Long Term Investing with Options

By Jordan Weir

Most people view stock options as only a short term trading strategy. This is because the idea of a highly leveraged bet with the potential to make big bucks quickly appeals to the risk taker inside all of us. Just like a card counting black-jack player, options strategies can be used to make consistent short term gains, provided the player is careful, and knows what they're doing. But while stock options are usually employed solely by that clique of high-octane traders, they actually have enormous benefits that tend to go unnoticed by many a long term investor.

The stock option strategy I'm about to reveal is rarely used. Indeed, I've only briefly heard mention of them on obscure websites, and even then, not in enough detail to give an example. So here it is, what I believe may be the best kept secret from long term investors on main street. The stock option strategy for the long term investor.

Its the vertical option spread, using leap options. How this strategy works is you buy one option, while simultaneously selling another option for the same month, but at a different strike price. While XYZ is generally my generic symbol, I will use a real company in this case. Keep in mind, this is NOT a recommendation. Indeed, it would probably be a bad idea to invest in the example I'm about to give. Its just an example. Yet to get realistic prices for this strategy, it may be helpful to use a legitimate stock.

note:I wrote this part of the article about a short time ago, prices may not be 100% current. at the moment GE is currently at 10.41 per share. In this example, let us talk the January 2011 options, giving GE ample of time to go the way we think it will. So if you thought GE was a superb long term buy, it would be reasonable to believe it is going to at least $20 per share by that point. By January 2011, many experts expect the recession to be over, and that single development alone should lead to a substantially higher stock price.

Buy one option to start the vertical spread, and sell a second option at a higher price to complete it. With our price target of at least $20, and with the current price, 10.41, I would buy the 12.50 strike call option, and sell the 17.50 strike call option. The 12.50 option can be bought for 2.71 at the moment, while the 17.50 can be sold for 1.40, giving us an overall cost basis of 1.31 per share for the vertical spread.

Now lets look at this trade for a second. If GE is trading below 12.50 on the January 2011 expiration, both options expire worthless, and the 1.31 per option spread invested is gone. On the other hand, if General Electric is trading above 17.50, then the 12.50 option will be worth exactly $5.00 more then the 17.50 option, and so the position is worth $5.00 per share. If its between 12.50 and 17.50, the call we sold expires worthless, while the call we bought will have value equal to the difference between the stock price and the strike price; 12.50 in this case. How do you break even? Well we paid 1.31 for the option spread, so if its exactly 1.31 higher then 12.50 (13.81), then well be at break even if the stock is at that point.

■ **DATASET RECORDS**
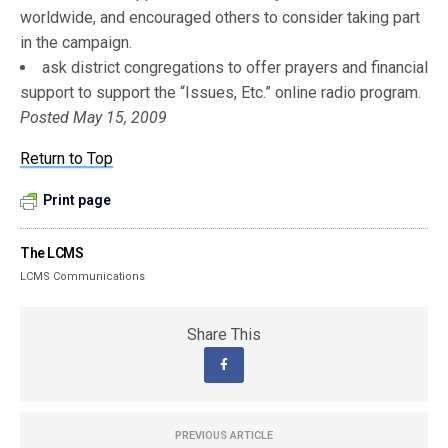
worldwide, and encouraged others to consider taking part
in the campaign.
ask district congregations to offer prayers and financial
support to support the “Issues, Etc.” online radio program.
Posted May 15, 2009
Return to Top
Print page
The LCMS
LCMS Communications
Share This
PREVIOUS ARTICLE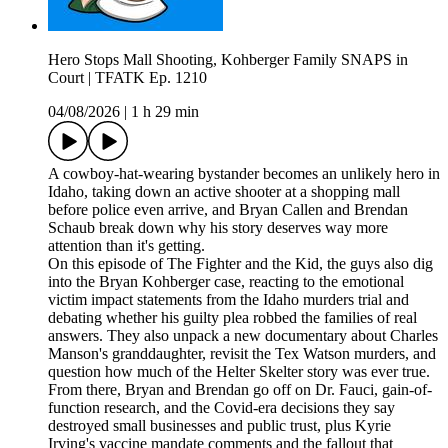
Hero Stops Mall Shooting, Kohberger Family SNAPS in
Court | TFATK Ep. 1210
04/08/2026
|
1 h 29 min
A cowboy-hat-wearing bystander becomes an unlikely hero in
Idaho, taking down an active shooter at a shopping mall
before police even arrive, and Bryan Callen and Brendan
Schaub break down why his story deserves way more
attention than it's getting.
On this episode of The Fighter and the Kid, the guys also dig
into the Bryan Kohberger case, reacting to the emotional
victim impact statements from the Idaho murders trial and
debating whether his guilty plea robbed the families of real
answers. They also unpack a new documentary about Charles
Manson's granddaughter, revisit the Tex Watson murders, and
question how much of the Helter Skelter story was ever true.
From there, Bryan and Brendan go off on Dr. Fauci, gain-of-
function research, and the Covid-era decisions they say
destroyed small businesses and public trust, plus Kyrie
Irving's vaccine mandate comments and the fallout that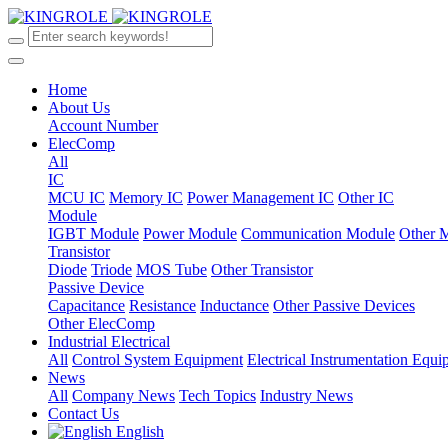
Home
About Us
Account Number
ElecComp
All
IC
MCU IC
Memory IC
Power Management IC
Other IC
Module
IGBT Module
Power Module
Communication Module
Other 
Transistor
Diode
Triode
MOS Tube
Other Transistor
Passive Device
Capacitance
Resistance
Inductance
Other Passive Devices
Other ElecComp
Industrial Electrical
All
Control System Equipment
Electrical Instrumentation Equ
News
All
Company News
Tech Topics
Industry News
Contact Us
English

* * *

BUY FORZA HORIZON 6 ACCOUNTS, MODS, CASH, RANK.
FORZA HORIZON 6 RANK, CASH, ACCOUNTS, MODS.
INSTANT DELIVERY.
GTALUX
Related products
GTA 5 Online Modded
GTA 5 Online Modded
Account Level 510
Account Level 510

■ **CHECK YOUR UNDERSTANDING**
[1] Decide whether each statement agrees with the article on long-term investing with options. Answer yes or no for each, and quote the text's deciding words.
(a) In the example, the 12.50 strike call option costs 2.71.
(b) If GE trades below 12.50 at expiration, the spread is worth $5.00 per share.
(c) The example uses options that expire in March 2011.
[2] Write the next part of the article on long-term investing with options, starting after its final sentence.

■ **RESPONSES**
[1]
(a) Yes: "The 12.50 option can be bought for 2.71 at the moment"
(b) No: "If GE is trading below 12.50 on the January 2011 expiration, both options expire worthless"
(c) No: "In this example, let us talk the January 2011 options"

[2]
That gives us an amazing return of 281% if GE is above 17.50, for an annualized return of 107% (holding period is 22 months). Due to the high potential for risk - a complete loss of investment if GE is below 12.50 in Jan 2011, you shouldn't put more then you're willing to risk in the trade. Definitely a speculative play. Yet with how much time there is, its a much safer bet then short term options, and significantly more profitable then just buying the shares.

So now that the basic idea is out of the way, what are some examples of vertical spreads I would consider? I'm a big believer in investing in emerging markets, so I'm long term bullish on EEM (IShares MSCI Emerging Markets Investment Index). The January 2011 25-30 vertical on EEM is only going for about $1.88 at the moment, with EEM trading at 25.30 so I think that would be a superb investment. Above 30 it would be worth $5 at expiration, while below 25 it would be worthless. Unless the economy stays sour until then, I can't imagine that occurring.

Similarly, I expect FXI (iShares FTSE/Xinhua China 25 Index) to go up. The "China miracle" isn't over, merely in a subdued state due to temporarily reduced demand. The 30-35 vertical Jan 11 vertical would be worth $5 at expiration if FXI is above 35, which from its current price of 28.51, is perfectly within reason. That vertical spread currently has a $2 price, so that would be an even 150% return from now until January 2011.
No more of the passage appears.